I am getting the exact same issue.

It is as if the antenna is disconnected.

It is very frustrating.

When I first got the 4.03l update, all my OTA channels still appeared in my EPG. But every chan would give me a signal lost screen. I used to average about 85% signal strength before.

After deleting and rebooting, a Scan All gives me nothing. Manually adding channels gives me nothing.

I have tried deleting, rebooting (both ways), and rescanning several times with same result: NOTHING.

Maybe the update disabled the OTA tuner?


----------



## blackwhole (Apr 12, 2007)

Ijon_Tichy said:


> I am getting the exact same issue.
> 
> It is as if the antenna is disconnected.
> 
> Maybe the update disabled the OTA tuner?


Yeah, it seems like it at least. I deleted all the channels, and then the satellite locals automatically mapped down to those numbers. But I'm missing the sub-channels of course, and it's not HD. How did we live without HD before? I can't remember either.
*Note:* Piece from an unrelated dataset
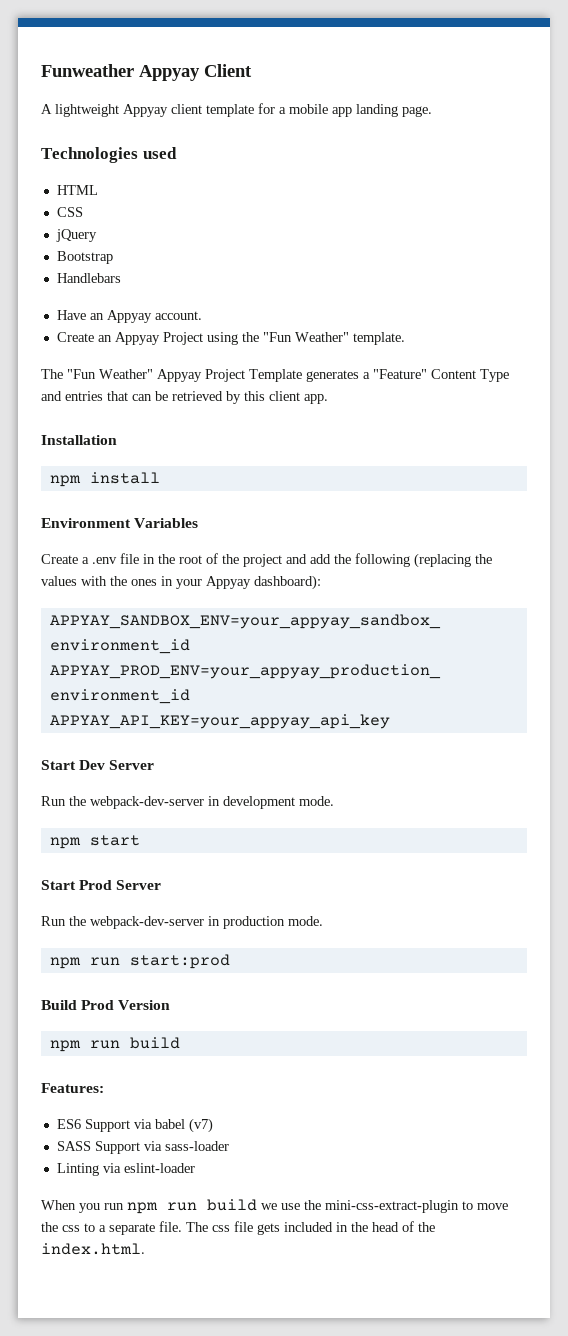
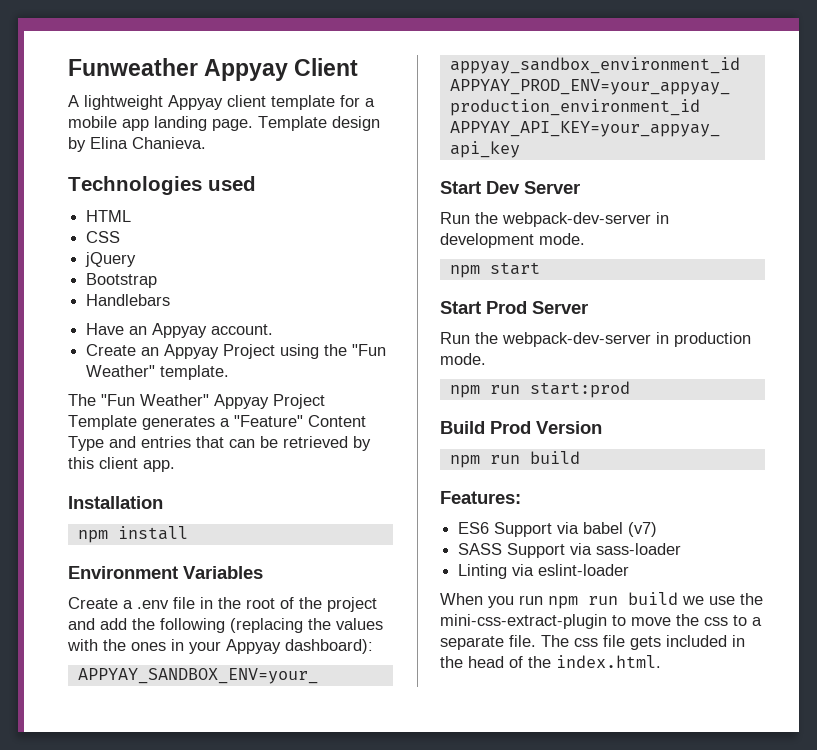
(432, 111) none -> [258,116,380,131] [68,137,206,152] Template design by Elina Chanieva.

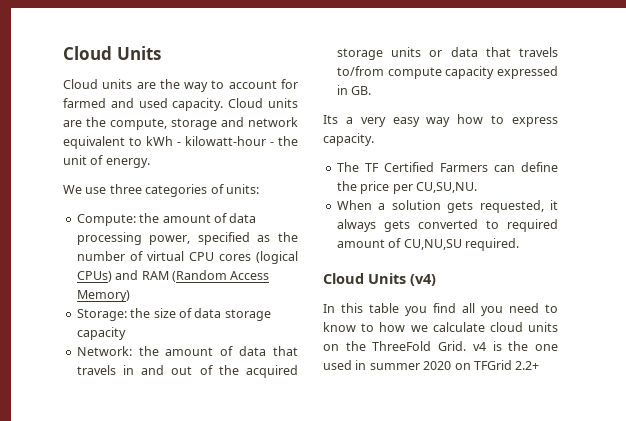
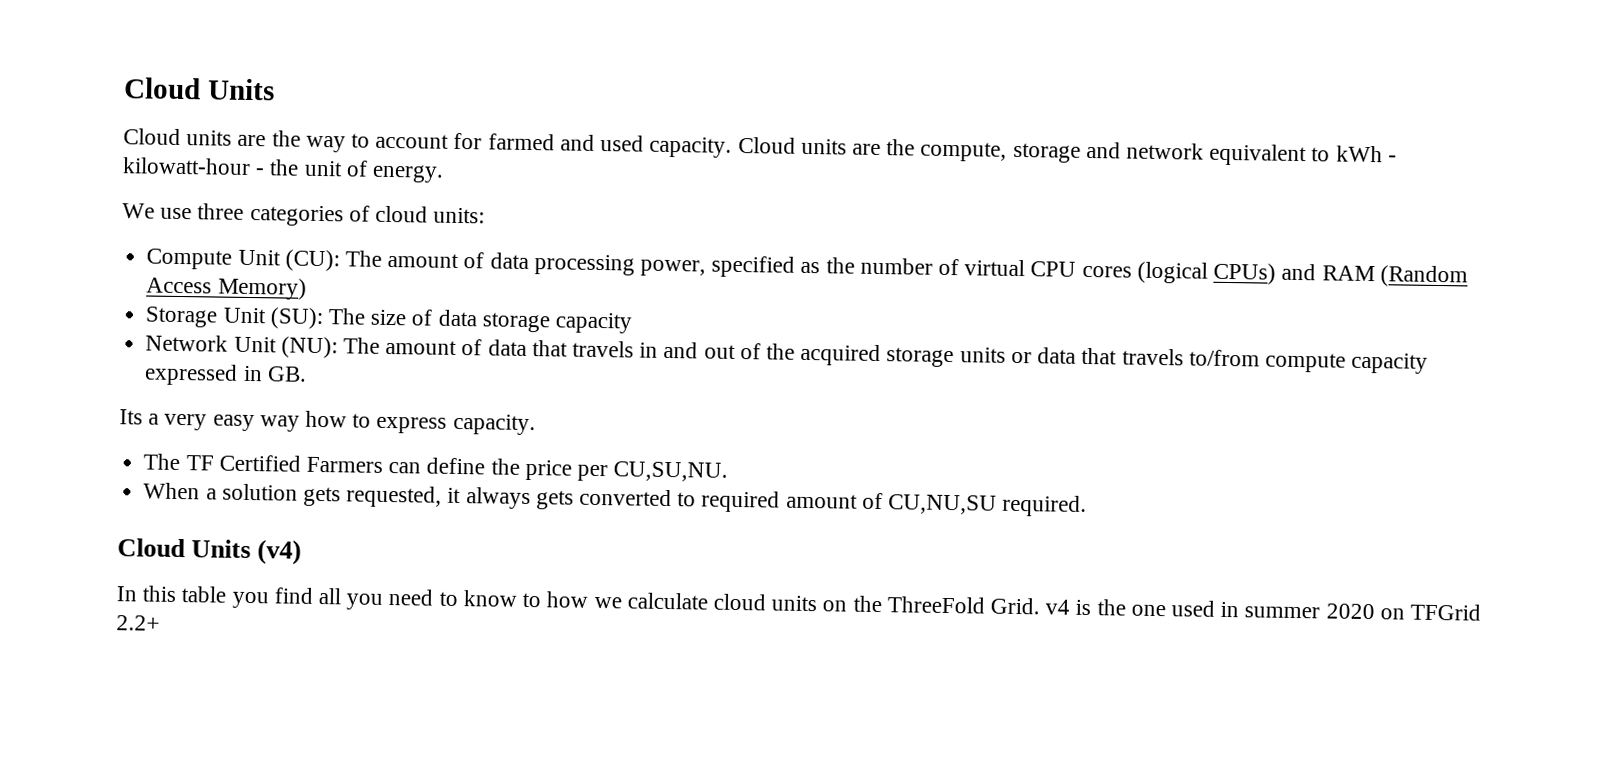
(224, 189) none -> [375,205,429,223] cloud
[76,213,160,226] Compute: the -> [146,248,382,272] Compute Unit (CU): The
[76,308,151,321] Storage: the -> [145,306,365,330] Storage Unit (SU): The
[76,346,159,356] Network: the -> [145,334,380,359] Network Unit (NU): The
I wonder if there was a bad batch of receivers made. I became a Dish customer mid-December of last year. My installation was postponed a couple of days because they had no 622s in stock, so I bet that it was manufactured in the last part of 2006.


----------



## Ijon_Tichy (Apr 16, 2007)

blackwhole said:


> Yeah, it seems like it at least. I deleted all the channels, and then the satellite locals automatically mapped down to those numbers. But I'm missing the sub-channels of course, and it's not HD. How did we live without HD before? I can't remember either.
> 
> I wonder if there was a bad batch of receivers made. I became a Dish customer mid-December of last year. My installation was postponed a couple of days because they had no 622s in stock, so I bet that it was manufactured in the last part of 2006.


I got my dvr in late Dec '06. Hmmm...


----------



## sthor (Oct 1, 2006)

blackwhole said:


> Yeah, it seems like it at least. I deleted all the channels, and then the satellite locals automatically mapped down to those numbers. But I'm missing the sub-channels of course, and it's not HD. How did we live without HD before? I can't remember either.
> 
> I wonder if there was a bad batch of receivers made. I became a Dish customer mid-December of last year. My installation was postponed a couple of days because they had no 622s in stock, so I bet that it was manufactured in the last part of 2006.


My 622 was installed 12/10/2006. Never had a problem receiving OTA with 3.65, 3.66, 4.01 or 4.03.

In fact 4.01 fixed a problem with guide data on the local Orlando, FL Fox affiliate.


----------



## Volitar Prime (Apr 1, 2007)

Ijon_Tichy said:


> I got my dvr in late Dec '06. Hmmm...


I got mine in January 07. The plot thickens...


----------